Tak lama seorang waiters datang membawakan pesanan wanita berjilbab maroon itu,


"Masih aja, suka sama strawberry Ra,"celetuk Sinta melihat kue yang dibawakan Waiters tadi,


"Jelas dong mbak, kita makan bareng yuk,"ajaknya.


Sinta mengambil potongan strawberry cake lalu memakannya.


Sembari makan, kedua wanita itu mengobrol di sofa, sedangkan  Rama dan Fernando berdiskusi soal rencana renovasi villa yang di Lembang.


"Ra, kalau boleh mbak tau, dulu waktu kamu hamil, ngidam atau mengalami morning sick nggak?"tanya Sinta sambil mengunyah cake yang lembut itu


"Pernah mengalami morning sick tapi jarang, kalau ngidam, kayaknya enggak deh,"jawab Rara mengingat kehamilannya dulu.


"Mbak tuh, hampir setiap pagi mengalami morning sick sampai lemes banget, makanya sekarang mbak nggak kerja lagi, tapi kalau mantan bos butuh konsep acara wedding, mbak bakal bantu, lumayan kan buat sampingan,"


"Awalnya aku cuman curiga sih, soalnya telat haid kok sampai dua bulan, cuman takut mau periksa, kan posisinya aku belum nikah, terus karena aku tinggal bareng sama umi Fatimah, justru beliau yang nyuruh aku untuk periksa ke dokter,"


"Terus sekarang anak kamu mana?"tanya Sinta.


Rara yang teringat janinnya, mendadak murung dan menundukkan kepalanya, Sinta bingung dengan sikap wanita berhijab maroon itu.


"Kenapa Ra?"tanya Sinta.


Fernando sampai menoleh begitu mendengarkan obrolan kedua wanita itu.

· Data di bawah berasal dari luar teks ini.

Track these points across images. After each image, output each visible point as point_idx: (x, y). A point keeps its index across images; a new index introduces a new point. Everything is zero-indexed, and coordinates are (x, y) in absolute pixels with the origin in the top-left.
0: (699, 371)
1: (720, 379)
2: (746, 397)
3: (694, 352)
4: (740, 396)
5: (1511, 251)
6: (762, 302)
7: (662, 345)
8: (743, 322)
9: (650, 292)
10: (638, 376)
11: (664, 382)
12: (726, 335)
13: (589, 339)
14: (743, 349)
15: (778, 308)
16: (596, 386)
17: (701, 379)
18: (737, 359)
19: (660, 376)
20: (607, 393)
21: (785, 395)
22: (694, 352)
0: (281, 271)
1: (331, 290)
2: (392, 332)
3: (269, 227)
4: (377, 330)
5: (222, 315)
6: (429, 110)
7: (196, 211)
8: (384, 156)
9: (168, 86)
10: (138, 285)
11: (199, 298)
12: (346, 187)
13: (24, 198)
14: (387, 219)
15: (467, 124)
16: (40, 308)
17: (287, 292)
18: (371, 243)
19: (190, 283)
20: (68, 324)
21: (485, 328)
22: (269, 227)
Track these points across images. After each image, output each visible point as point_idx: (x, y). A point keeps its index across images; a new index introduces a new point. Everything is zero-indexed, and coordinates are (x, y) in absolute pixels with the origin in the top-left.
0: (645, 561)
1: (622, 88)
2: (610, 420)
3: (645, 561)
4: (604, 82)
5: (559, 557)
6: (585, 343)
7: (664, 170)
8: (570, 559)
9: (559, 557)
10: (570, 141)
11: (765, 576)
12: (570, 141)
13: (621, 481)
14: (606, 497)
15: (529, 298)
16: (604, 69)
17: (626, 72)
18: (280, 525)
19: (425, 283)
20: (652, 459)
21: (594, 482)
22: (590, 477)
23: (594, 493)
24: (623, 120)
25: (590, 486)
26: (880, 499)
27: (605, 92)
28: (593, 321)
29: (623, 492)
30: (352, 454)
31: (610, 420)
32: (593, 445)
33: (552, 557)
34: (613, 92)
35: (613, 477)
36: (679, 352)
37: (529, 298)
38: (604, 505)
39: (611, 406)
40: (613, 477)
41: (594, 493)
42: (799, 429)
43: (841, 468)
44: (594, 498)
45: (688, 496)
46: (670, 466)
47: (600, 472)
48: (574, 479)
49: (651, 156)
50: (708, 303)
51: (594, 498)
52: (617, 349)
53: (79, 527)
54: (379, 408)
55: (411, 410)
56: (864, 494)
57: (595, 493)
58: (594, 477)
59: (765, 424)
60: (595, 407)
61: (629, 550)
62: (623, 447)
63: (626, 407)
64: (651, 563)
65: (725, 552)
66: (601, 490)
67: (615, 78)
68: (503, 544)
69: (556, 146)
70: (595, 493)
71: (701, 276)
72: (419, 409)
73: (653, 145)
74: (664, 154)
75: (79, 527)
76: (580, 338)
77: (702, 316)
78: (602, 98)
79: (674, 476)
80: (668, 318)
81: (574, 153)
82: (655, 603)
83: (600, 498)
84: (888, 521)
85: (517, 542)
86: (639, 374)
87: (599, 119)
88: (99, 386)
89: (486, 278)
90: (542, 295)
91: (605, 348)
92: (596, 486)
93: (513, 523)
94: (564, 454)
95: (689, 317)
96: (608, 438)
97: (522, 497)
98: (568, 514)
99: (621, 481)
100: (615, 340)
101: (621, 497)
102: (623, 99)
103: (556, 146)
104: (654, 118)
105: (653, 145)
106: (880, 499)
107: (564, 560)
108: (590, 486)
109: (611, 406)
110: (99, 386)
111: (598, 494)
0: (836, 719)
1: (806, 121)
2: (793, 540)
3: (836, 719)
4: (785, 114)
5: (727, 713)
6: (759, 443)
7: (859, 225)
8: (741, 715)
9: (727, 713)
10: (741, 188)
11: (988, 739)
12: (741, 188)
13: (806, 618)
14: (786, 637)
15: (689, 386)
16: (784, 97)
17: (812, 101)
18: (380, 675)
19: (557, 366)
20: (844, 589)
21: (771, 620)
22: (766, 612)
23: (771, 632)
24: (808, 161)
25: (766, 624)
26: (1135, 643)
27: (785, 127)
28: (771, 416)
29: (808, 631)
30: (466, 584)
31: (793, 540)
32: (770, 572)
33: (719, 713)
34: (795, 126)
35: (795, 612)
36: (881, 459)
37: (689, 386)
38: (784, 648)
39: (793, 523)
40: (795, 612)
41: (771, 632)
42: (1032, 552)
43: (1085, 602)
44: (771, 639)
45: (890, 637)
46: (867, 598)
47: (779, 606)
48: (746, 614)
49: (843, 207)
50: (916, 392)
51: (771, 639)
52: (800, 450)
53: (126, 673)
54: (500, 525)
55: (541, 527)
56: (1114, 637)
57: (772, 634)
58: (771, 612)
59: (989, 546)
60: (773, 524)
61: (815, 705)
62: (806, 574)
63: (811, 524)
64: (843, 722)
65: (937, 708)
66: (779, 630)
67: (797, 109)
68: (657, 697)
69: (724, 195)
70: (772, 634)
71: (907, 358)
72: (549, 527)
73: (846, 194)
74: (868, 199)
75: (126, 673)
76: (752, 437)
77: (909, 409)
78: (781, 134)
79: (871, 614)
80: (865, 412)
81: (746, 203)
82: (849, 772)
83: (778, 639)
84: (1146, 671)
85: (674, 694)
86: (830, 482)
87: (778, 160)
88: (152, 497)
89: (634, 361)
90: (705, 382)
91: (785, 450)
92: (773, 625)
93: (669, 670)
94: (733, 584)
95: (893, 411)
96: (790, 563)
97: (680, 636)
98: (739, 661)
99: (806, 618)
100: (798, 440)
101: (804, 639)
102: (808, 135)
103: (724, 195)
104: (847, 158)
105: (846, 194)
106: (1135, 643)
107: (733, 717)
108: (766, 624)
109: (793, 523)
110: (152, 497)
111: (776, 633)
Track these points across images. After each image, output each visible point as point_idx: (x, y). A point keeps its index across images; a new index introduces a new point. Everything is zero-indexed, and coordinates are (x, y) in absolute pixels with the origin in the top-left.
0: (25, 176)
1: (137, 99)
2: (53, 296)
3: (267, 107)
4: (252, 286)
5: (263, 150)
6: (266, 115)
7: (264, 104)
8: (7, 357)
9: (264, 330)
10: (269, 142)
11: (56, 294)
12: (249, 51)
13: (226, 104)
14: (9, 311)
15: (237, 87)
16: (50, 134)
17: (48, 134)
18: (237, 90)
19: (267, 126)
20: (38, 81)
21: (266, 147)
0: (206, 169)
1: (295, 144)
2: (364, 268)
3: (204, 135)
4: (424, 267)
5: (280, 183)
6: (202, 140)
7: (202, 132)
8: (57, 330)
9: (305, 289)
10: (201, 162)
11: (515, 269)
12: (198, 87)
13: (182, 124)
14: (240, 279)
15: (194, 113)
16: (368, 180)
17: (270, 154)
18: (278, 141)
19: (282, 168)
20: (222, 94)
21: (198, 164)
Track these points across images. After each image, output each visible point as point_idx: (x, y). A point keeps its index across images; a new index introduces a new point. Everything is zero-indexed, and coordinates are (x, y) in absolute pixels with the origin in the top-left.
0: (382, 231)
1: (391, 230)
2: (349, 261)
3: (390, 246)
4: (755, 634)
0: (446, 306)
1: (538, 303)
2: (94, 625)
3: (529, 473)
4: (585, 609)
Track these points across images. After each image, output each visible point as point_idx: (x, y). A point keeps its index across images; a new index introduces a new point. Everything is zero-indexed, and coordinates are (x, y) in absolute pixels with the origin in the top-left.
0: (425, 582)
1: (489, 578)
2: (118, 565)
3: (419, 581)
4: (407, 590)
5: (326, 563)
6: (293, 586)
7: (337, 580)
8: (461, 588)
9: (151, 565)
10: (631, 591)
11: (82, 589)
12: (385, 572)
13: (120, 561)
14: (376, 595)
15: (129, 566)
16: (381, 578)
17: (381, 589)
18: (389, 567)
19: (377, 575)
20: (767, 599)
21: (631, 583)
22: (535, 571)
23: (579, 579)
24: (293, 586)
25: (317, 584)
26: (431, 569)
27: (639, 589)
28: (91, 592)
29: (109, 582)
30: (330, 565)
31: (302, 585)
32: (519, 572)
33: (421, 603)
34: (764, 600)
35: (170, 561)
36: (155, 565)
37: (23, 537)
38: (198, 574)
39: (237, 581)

"Janin itu gugur ketika aku mengalami kecelakaan sepulang bekerja, bahkan saat itu aku sempat koma, aku hancur saat itu mbak, aku merasa bersalah tidak bisa menjaga dia dengan baik,"isaknya.


Fernando yang melihat istrinya menangis memilih menghampiri wanita itu lalu memeluknya.